Евсей подсел к столу и смиренно сложил руки в ожидании еды. В последнее время не так уж и часто приходилось им ужинать вместе, тем более в отсутствие сына, о чем и сказала Наталья. Евсей поддел вилкой скользкую макаронину и добавил насмешливо, что в последнее время не только за столом, но и в спальне они реже встречаются – то он, Евсей, раньше ложится и засыпает, то Наталья.
– Ну, эту вину мы делим поровну, – заметила она. – Лучше расскажи мне теперь, за столом, в семейном кругу, что ты там раскопал в архиве, вместо того чтобы заниматься своими прямыми обязанностями.
– Что раскопал? – с готовностью подхватил Евсей и рассказал о своей находке.

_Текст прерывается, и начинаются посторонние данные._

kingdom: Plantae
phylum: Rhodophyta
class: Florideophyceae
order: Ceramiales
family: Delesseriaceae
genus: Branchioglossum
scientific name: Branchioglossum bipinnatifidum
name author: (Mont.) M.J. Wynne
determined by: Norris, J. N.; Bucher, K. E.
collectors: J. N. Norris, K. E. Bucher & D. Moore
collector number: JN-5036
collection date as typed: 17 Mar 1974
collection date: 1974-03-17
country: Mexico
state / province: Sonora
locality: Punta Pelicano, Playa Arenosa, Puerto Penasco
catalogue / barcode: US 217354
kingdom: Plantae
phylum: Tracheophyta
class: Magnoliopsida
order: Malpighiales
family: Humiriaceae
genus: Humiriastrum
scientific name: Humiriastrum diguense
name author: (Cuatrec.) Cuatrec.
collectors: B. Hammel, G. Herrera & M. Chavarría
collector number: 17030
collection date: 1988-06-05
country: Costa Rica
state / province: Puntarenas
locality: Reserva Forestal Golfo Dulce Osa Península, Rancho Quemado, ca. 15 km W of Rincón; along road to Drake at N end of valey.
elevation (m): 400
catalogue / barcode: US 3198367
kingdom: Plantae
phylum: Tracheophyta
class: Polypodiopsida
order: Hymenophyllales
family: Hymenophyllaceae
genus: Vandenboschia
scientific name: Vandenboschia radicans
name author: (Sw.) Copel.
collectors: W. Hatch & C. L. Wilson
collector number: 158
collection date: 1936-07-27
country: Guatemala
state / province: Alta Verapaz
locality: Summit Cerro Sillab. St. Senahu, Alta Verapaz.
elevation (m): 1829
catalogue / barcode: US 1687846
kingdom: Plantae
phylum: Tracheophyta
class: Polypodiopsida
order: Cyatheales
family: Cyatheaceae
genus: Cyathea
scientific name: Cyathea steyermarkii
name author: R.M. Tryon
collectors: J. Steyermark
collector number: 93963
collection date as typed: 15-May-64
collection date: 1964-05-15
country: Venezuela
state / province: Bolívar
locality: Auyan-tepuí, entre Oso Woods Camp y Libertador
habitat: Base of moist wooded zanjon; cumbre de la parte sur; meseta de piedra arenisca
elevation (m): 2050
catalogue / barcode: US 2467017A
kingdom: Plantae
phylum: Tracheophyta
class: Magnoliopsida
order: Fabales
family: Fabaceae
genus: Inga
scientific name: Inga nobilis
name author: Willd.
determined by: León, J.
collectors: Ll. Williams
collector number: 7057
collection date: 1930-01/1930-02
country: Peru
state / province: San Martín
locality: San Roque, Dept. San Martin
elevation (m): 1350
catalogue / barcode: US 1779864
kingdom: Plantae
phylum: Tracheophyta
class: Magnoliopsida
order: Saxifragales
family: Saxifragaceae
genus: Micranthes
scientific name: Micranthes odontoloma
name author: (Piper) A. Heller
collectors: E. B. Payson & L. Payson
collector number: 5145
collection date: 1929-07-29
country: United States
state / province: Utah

Наталья слушала внимательно, даже отодвинула тарелку. И, переждав, спросила:
– Почему ты решил, что этот. Шапса Майзель наш предок?
– Во-первых, фамилия Майдрыгин довольно редкая. Во-вторых, вспомни, как Сергей Алексеевич хвастал, что его род знаменит купцами Первой гильдии. А купцы Майдрыгины, пошли от принявшего христианство Почетного гражданина города Витебска – Шапсы Лейбовича Майзеля. О чем свидетельствует еще и запись из фонда Министерства финансов по Департаменту мануфактуры и внутренней торговли. Бывший Шапса торговал паровыми машинами, а также текстилем и какой-то штофной материей. Видно, не бедным был твой пращур Шапса, отставной иудей. Такие вот дела. Теперь твой папаша не отвертится.